Comment Re:You are fundamentally clueless (Score 1) 185

The ipad (because that's what we really mean by "tablets" here) is a new kind of computer, but it doesn't replace the existing kind of computer, because it doesn't have a keyboard. Touch is great for certain kinds of things, and keyboards are great for other kinds of things, and it simply doesn't make sense to do anything text-heavy on a touch interface.

Smartphones didn't replace computers. Tablets won't replace smartphones. "Post-PC" doesn't mean the PC is going away; it means the PC is no longer the sole center of the computing universe.

Comment Re:How to disable these cameras for cheap (Score 1) 342

My friend "admitted" his actions to the person in the store because he was hoping to spread the idea and encourage others to participate.

Red light cameras are a racket. Private companies install and operate them in exchange for a per-ticket fee. The city government gets money, the private company gets money, and we the citizens get screwed. The "public safety" angle is nothing more than a cover story - as we have seen many cities end up adjusting the length of the yellow light downward in order to increase revenue generated by the camera. This practice actually makes those intersections less safe. Furthermore, people are more likely to panic-stop at intersections with red-light cameras, making rear-end collisions more likely.

My friend believes that this situation is illegitimate and unfair. He further believes that the democratic process will accomplish nothing, because it's too small an issue to get people excited about, but too profitable an issue for the city government to yield without a great deal of pressure.

My friend chose his "vandalism" strategy carefully: he is not trying to destroy or even damage someone else's property, but merely to force the private company running the camera to spend more money maintaining their equipment, thereby making their operation less profitable. The glue is water-soluble and does no permanent damage to the camera. A worker can clean the glue off in a minute with nothing more than a wet rag, and the camera works just as well as it did before. But as often as my friend goes by and glues up the camera, the company has to send someone out to clean it, and that costs them money. If enough people keep costing the red-light company money, the venture will stop being profitable, and then we can use the normal political process to get rid of the cameras.

Comment How to disable these cameras for cheap (Score 5, Interesting) 342

A friend of mine discovered that it is trivially easy to blind one of these cameras.

From his local grocery store, he bought an empty sprayer bottle and some white glue (like Elmer's); this cost like three bucks.

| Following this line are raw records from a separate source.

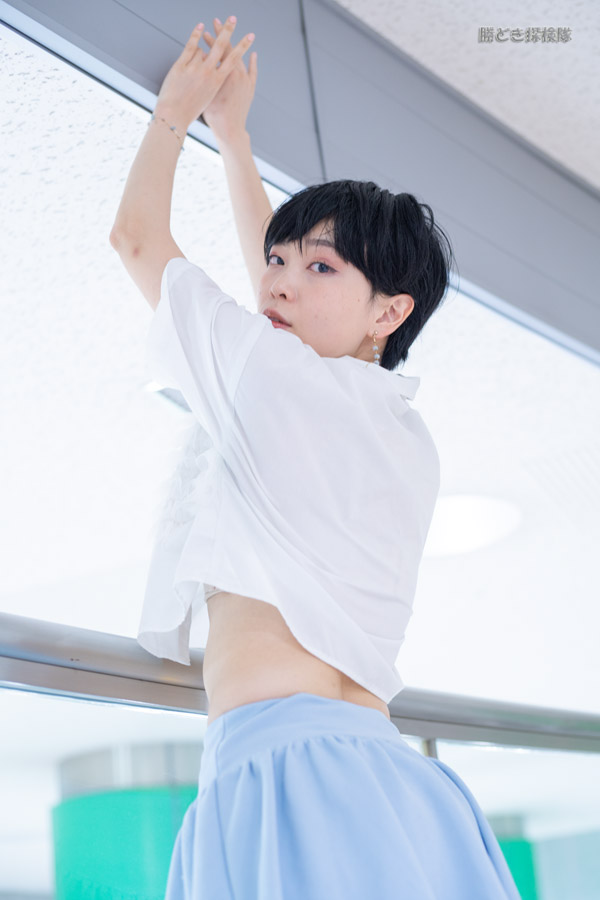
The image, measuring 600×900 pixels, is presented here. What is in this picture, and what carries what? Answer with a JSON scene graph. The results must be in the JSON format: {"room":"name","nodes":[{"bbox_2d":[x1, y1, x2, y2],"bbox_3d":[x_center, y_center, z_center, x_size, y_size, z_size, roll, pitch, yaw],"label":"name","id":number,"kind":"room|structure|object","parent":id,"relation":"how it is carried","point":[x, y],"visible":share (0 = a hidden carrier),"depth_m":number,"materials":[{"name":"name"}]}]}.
{"room":"lobby","nodes":[
{"label":"lobby","id":0,"kind":"room"},
{"bbox_2d":[0,7,599,701],"bbox_3d":[-0.332,0.051,5.042,7.291,0.122,9.551,-16,-22,31],"label":"ceiling","id":1,"kind":"structure","parent":0,"point":[588,374],"depth_m":4.31,"materials":[{"name":"white"}]},
{"bbox_2d":[143,381,190,413],"bbox_3d":[-0.251,-0.134,4.292,0.215,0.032,0.231,-16,-22,31],"label":"ceiling vent","id":2,"kind":"object","parent":1,"relation":"in","point":[163,391],"visible":0.32,"depth_m":4.29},
{"bbox_2d":[424,492,522,557],"bbox_3d":[0.464,0.235,5.446,0.456,0.041,0.447,-16,-22,31],"label":"ceiling light","id":3,"kind":"object","parent":1,"relation":"in","point":[446,538],"visible":0.69,"depth_m":5.39,"materials":[{"name":"white"}]},
{"bbox_2d":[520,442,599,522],"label":"ceiling vent","id":4,"kind":"object","parent":1,"relation":"in","point":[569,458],"visible":0.95,"depth_m":5.16,"materials":[{"name":"white"}]},
{"bbox_2d":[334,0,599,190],"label":"ceiling","id":5,"kind":"structure","parent":0,"point":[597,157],"depth_m":3.16,"materials":[{"name":"white paint"}]},
{"bbox_2d":[1,0,599,367],"bbox_3d":[0.222,-0.483,3.281,0.188,0.330,4.974,-16,-22,31],"label":"ceiling beam","id":6,"kind":"structure","parent":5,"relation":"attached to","point":[560,310],"depth_m":3.03,"materials":[{"name":"grey"}]},
{"bbox_2d":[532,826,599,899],"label":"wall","id":7,"kind":"structure","parent":0,"point":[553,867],"depth_m":10.34,"materials":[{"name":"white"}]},
{"label":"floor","id":8,"kind":"structure","parent":0,"visible":0},
{"bbox_2d":[49,738,204,899],"bbox_3d":[-0.566,2.348,6.268,0.719,2.563,0.710,-16,-22,31],"label":"column","id":9,"kind":"structure","parent":8,"relation":"on","point":[172,839],"depth_m":6.26,"materials":[{"name":"teal"}]},
{"bbox_2d":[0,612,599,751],"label":"metal railing","id":10,"kind":"object","parent":8,"relation":"on","point":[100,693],"visible":0.73,"depth_m":2.50,"materials":[{"name":"silver metal"}]},
{"bbox_2d":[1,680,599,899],"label":"glass railing","id":11,"kind":"object","parent":8,"relation":"on","point":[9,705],"visible":0.65,"depth_m":3.44,"materials":[{"name":"glass"}]},
{"bbox_2d":[108,20,528,899],"bbox_3d":[0.047,0.390,2.175,0.485,1.896,0.628,-16,-22,31],"label":"woman","id":12,"kind":"object","parent":8,"relation":"on","point":[272,626],"visible":0.99,"depth_m":2.17},
{"bbox_2d":[485,813,539,899],"bbox_3d":[0.999,2.962,8.738,0.571,2.275,0.558,-16,-22,31],"label":"green column","id":13,"kind":"structure","parent":8,"relation":"on","point":[506,851],"depth_m":8.83,"materials":[{"name":"teal"}]}
]}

He mixed up a 1:1 solution of glue and water, then screwed his sprayer bottle's nozzle to the "stream" mode.

My friend started carrying one of those reusable grocery bags to the store. He'd just leave the sprayer bottle in it. Every time he went to the store, he'd walk up behind the red-light camera, stand just underneath it but still outside its field of vision, and then spray glue all over the lens.

Note that the red light camera systems usually have two cameras: one is a video camera, mounted higher up, which does detection; the lower camera is a high-res still camera, designed to capture the image of the license plate. You don't need to bother with the video camera; just blind the still camera. The system will still keep running, but the photos will be all blurred out and unusable.

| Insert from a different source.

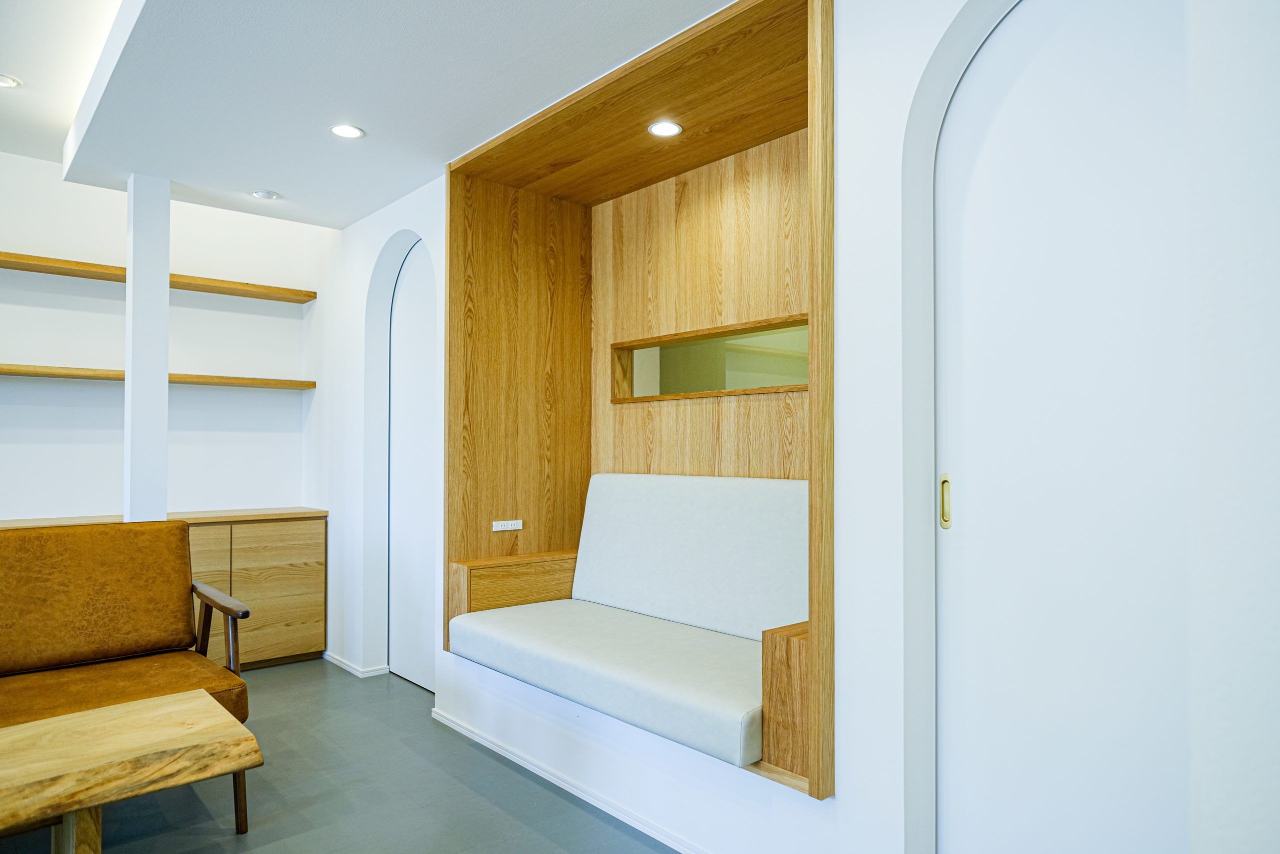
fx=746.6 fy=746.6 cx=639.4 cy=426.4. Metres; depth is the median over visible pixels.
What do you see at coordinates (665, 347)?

My friend said that he'd walk by the camera two or three times a week, and the lens was usually cleaned off by the time he came back. That means that the red-light camera company was sending someone out to clean it, over and over, every week, costing the company lots of money.

My friend told me that someone once approached him in the grocery store and asked what he had been doing; they'd seen him spraying the camera and were curious what he was up to. When he explained how easy it was to disable a red-light camera, the person was delighted and decided to go start doing it herself, too.